The GM moves can be explicit rules, merely guidelines, or somewhere in between. Some GMs will call them out by name, while others never bring them up at all. Either way, as long as your GMing aligns with their intent, you’re doing it right.
Don’t pull your punches — impact moves are called that for a reason. They shove the story forward. Players have a lot of tools at their disposal, so give the world teeth. It makes victory even sweeter.
A single impact move is flexible.
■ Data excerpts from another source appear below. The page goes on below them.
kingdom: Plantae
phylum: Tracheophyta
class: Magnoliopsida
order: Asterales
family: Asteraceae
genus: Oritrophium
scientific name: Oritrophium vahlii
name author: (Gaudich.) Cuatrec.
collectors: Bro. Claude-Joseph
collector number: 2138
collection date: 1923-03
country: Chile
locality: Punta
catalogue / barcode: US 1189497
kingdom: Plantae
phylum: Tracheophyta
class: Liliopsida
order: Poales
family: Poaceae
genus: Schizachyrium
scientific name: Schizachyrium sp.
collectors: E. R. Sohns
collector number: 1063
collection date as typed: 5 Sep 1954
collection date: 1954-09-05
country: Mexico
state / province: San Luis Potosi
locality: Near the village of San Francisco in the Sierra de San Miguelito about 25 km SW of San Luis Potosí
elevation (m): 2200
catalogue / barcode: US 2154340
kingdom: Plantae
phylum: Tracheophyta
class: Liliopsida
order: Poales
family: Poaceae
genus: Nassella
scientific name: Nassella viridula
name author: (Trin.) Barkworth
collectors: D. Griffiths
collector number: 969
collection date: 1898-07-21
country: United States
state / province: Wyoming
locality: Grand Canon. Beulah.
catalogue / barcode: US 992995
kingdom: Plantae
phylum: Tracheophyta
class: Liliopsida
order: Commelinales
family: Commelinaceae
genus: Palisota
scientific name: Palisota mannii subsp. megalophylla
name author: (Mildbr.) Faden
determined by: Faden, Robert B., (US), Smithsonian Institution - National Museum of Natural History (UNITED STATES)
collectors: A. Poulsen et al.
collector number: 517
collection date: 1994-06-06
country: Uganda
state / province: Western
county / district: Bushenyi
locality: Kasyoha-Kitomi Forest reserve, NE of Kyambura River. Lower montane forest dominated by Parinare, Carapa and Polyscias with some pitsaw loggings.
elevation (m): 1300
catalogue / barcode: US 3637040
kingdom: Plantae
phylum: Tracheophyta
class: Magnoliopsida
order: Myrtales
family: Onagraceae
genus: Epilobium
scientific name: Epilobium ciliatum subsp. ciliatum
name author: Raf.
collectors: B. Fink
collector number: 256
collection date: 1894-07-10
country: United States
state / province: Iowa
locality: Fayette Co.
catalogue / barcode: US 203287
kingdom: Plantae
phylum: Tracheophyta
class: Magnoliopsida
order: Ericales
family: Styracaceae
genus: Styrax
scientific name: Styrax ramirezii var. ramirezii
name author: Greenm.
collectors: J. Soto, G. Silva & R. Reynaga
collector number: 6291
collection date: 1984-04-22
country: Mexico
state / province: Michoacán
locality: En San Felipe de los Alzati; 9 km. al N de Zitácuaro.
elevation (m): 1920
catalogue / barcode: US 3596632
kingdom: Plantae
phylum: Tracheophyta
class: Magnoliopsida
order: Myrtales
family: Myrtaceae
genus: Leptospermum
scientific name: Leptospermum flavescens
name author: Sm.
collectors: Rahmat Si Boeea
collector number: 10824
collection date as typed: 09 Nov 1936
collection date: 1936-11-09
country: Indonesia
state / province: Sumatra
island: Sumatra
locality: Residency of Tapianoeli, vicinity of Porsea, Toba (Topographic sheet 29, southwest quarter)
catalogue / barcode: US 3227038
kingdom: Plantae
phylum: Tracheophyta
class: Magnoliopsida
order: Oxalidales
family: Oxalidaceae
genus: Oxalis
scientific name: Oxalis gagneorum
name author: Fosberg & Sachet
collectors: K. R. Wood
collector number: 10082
You can split it up into a few lesser effects, hit multiple PCs at once, or have a PC’s action affect a totally different PC, though they do get a defense roll in that case.
When an impact move doesn’t naturally flow from what’s happening on-screen (common with messy rolls), think off-screen instead and complicate their lives elsewhere or take suspense and hit later with better dramatic timing.
After a roll, make sure the players narrate how things play out — even, or especially, on a grim. Describing failure is a great way to express their character. Collaborate, but keep them narrating their actions.
Encourage them to play off of each other as well, especially with assists and montages. Ask for reaction shots as other PCs’ scenes play out to gauge how they feel about it, or how their bond affects their reaction.
Most importantly, after the rules come into play, get right back to narration. Make sure that the flow remains fiction, to rules, to fiction.
Ask provocative questions about the PCs and their motivations to give players a chance to expand on their characters.